Fife Council is missing out on more than £500,000 in taxes from holiday home owners, according to a Green MSP.
Mark Ruskell said funds could be ploughed into public services if owners of self-catering properties paid non-domestic rates.
“This is money that could be invested to improve public transport for example, but instead these businesses are drawing on local services while locking up properties from the local housing market,” he said.
“In addition there are probably many hundreds of properties which are not registered and are completely slipping through the tax net.
“The Scottish Government is subsidising these businesses through rates relief to the tune of over half a million pounds a year in the East Neuk.
“We need to understand the impact of this growing, largely unregulated tourism economy and ensure that it pays its way. Removing the full rates exemption for these properties would be a first step.”
There are an estimated 500 registered self-catering properties across St Andrews, Pittenweem, Anstruther, Elie, Kingsbarns, Crail and St Monans.
Under the Scottish Government’s Small Business Bonus Scheme, properties with a rateable value of £15,000 or less are granted a 100% tax relief.
But this could change following the Barclay review into non-domestic rates, which has been welcomed by Fife Council.
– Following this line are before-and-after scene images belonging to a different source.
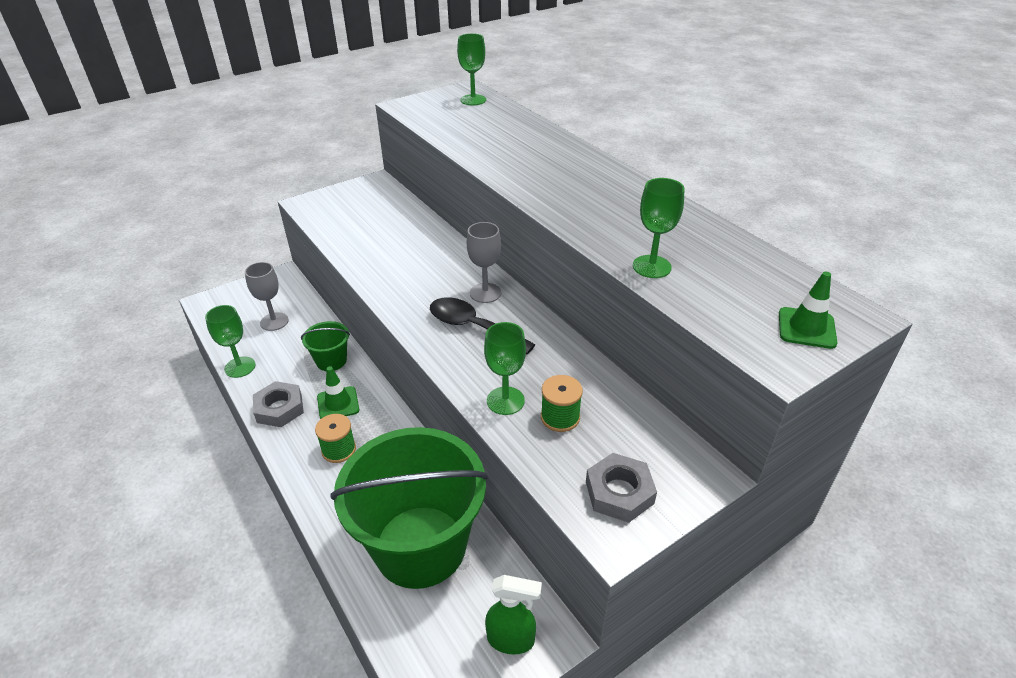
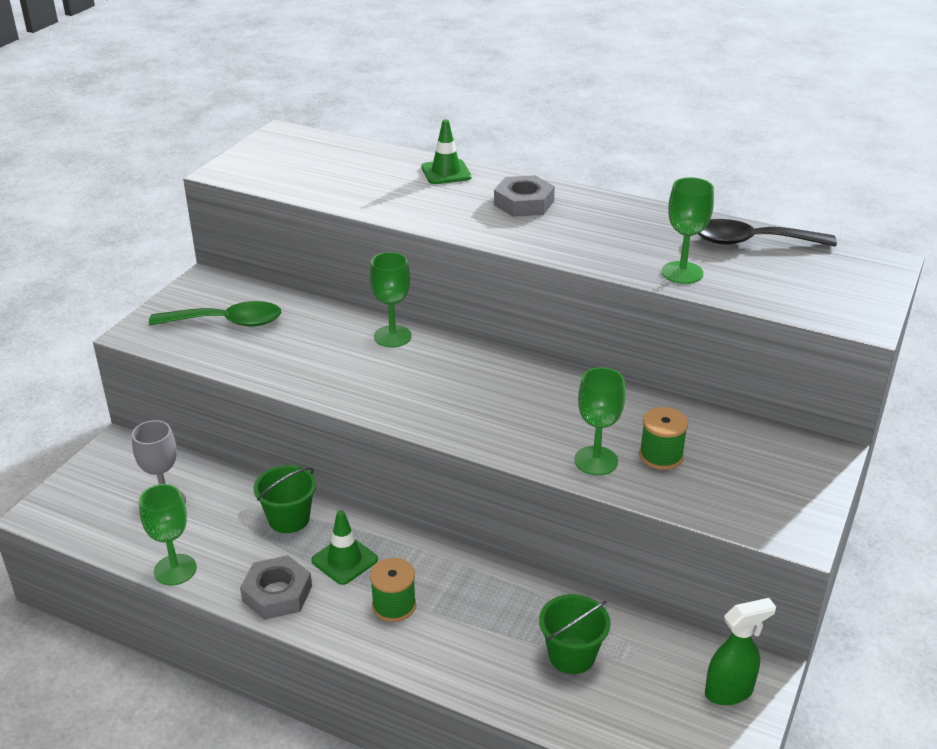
camera: 30 degrees left, 5 degrees down
(362, 212) = (227, 322): none -> green spoon
(420, 546) = (571, 655): green bucket -> green bucket, size x0.43
(472, 327) = (491, 404): black spoon -> black spoon (751, 242)
(473, 100) = (305, 146): green goblet -> green goblet (392, 336)
(485, 293) = (470, 365): grey goblet -> none
(619, 492) = (770, 497): grey nut -> grey nut (523, 203)
(806, 328) = (855, 285): green traffic cone -> green traffic cone (446, 172)

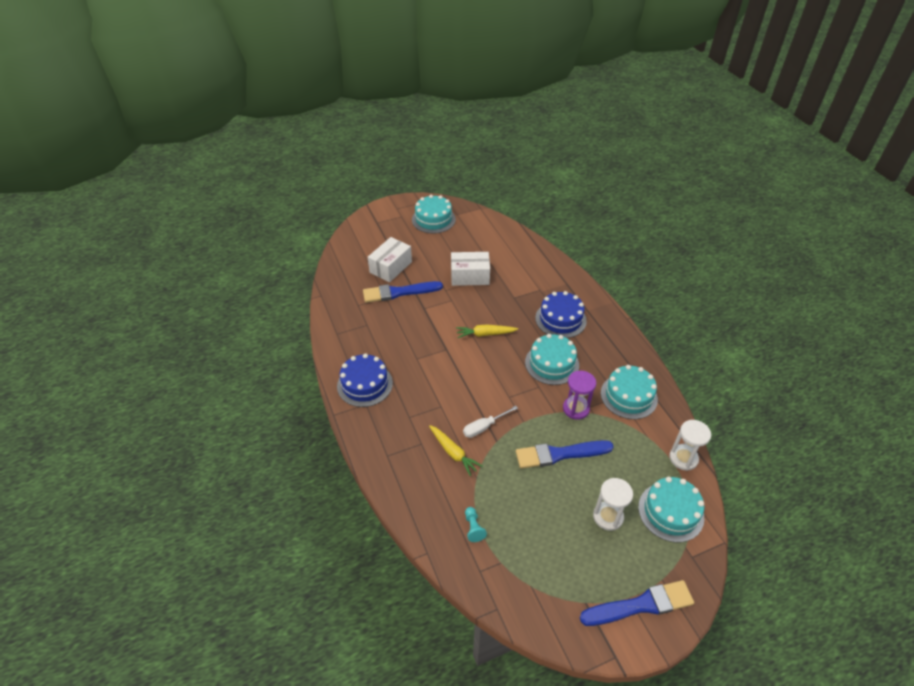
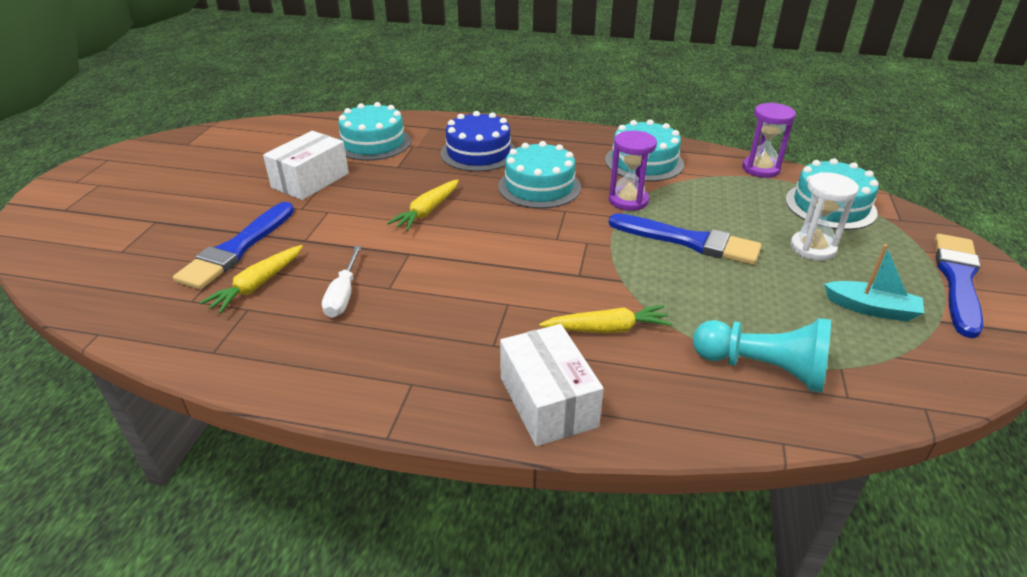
camera: 55 degrees left, 10 degrees down
(365, 384) = (368, 366): blue cake -> none
(382, 316) = (257, 285): none -> yellow carrot
(390, 267) = (175, 235): white box -> white box (548, 402)
(433, 219) = (159, 163): turquoise cake -> turquoise cake (373, 143)
(473, 528) = (763, 368): turquoise pawn -> turquoise pawn, size x2.04
(484, 427) = (587, 281): white screwdriver -> white screwdriver (343, 295)
(559, 454) = (689, 241): blue brush -> blue brush turned 90 degrees counterclockwise
(568, 564) = (871, 309): none -> turquoise boat
(683, 458) = (761, 169): white hourglass -> purple hourglass

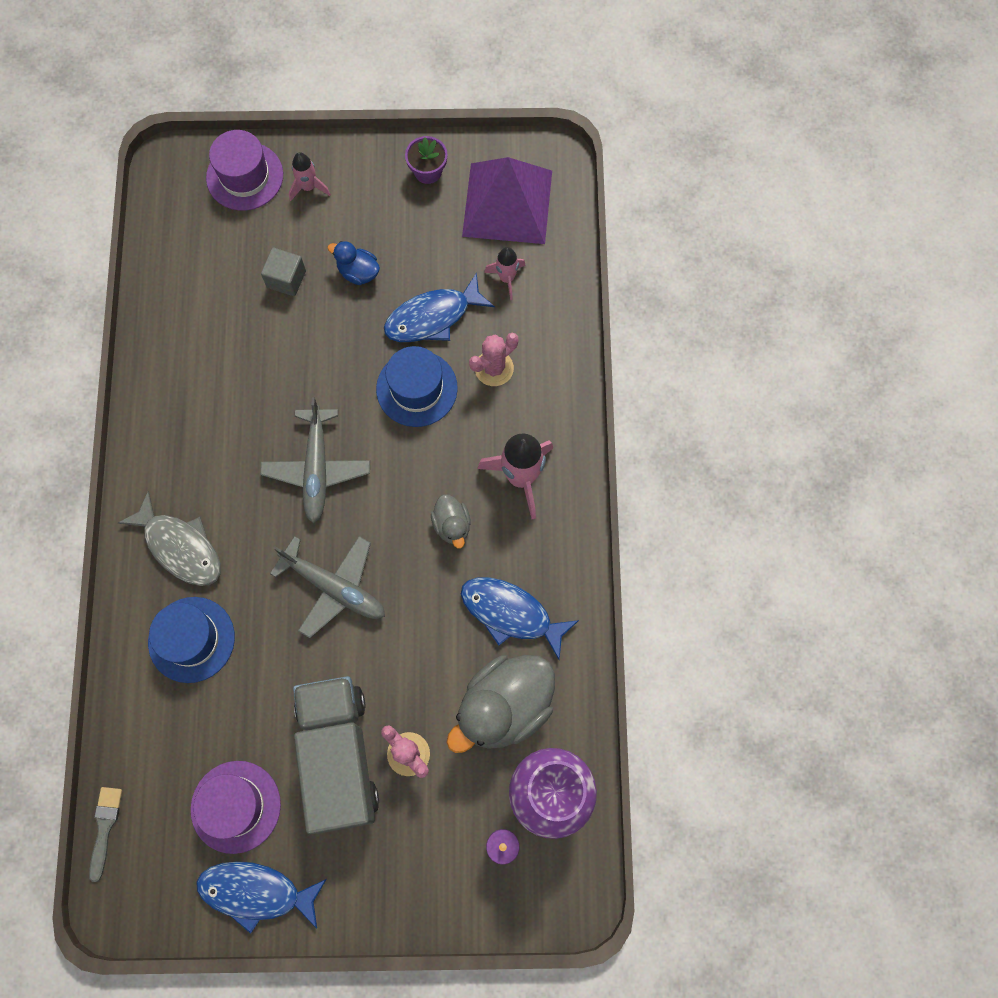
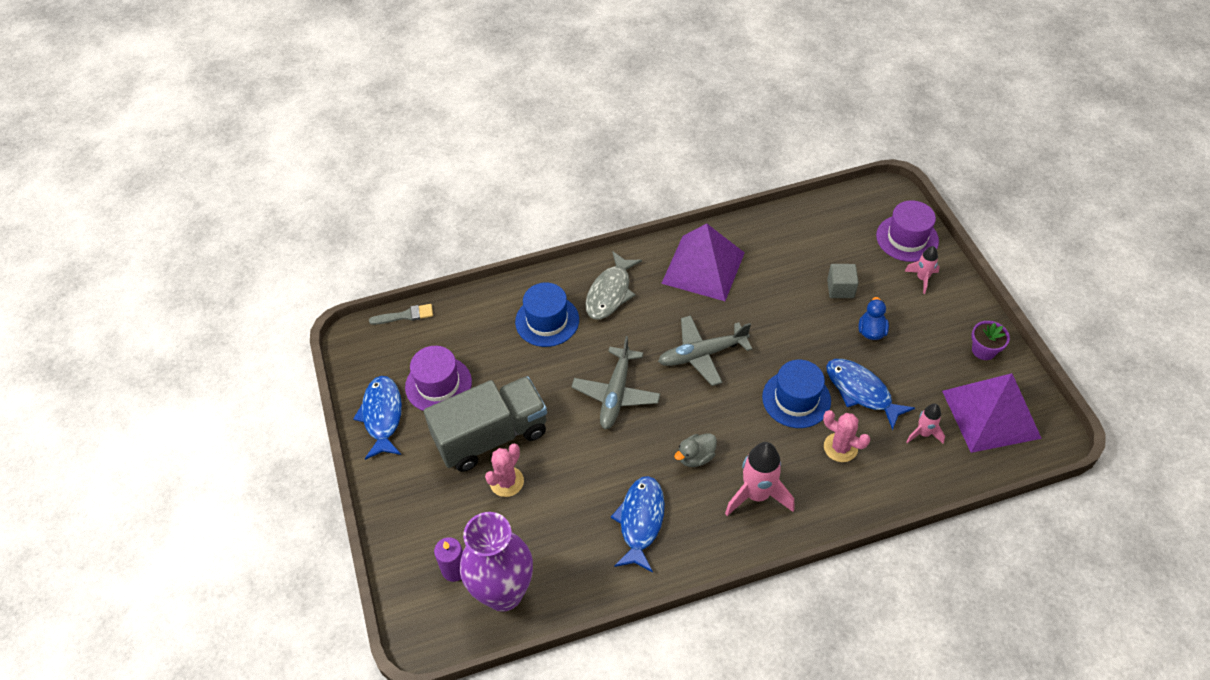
camera: 75 degrees right, 20 degrees down
(189, 421) = (703, 267): none -> purple pyramid
(504, 707) = (563, 538): grey duck -> none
The Barclay report recommended that the Small Business Bonus Scheme be reviewed.
It said to prevent tax avoidance by owners or occupiers of self-catering properties, they should prove an intention let for 140 days in the year and evidence of actual letting for 70 days.
Les Robertson, Fife Council’s head of revenue and commercial services, said: “Fife Council welcomes the Barclay review of rates which highlights this as an issue and which Fife Council has raised with Scottish Government.
“We are waiting for the full detail of the proposals and will give them close consideration when we receive them.
“Currently these properties do not pay council tax and in most cases receive 100% relief from rates, but they are required to pay for commercial refuge collection, metered water service charges and must have the correct insurance cover for a holiday let.”
A Scottish Government spokesperson said: “We are aware of the position regarding holiday lets and local taxation, informed by our engagement with local authorities including Fife Council, and have published research on the supply and demand for short-term lets.
“The research was commissioned to inform the work of our Expert Advisory Panel on the Collaborative Economy who are due to report to ministers by the end of the year.
“The Barclay review of non-domestic rates recommended amending the local tax treatment of self-catering property. We have accepted that recommendation and will set out more detail in a wider implementation plan by the end of the year.”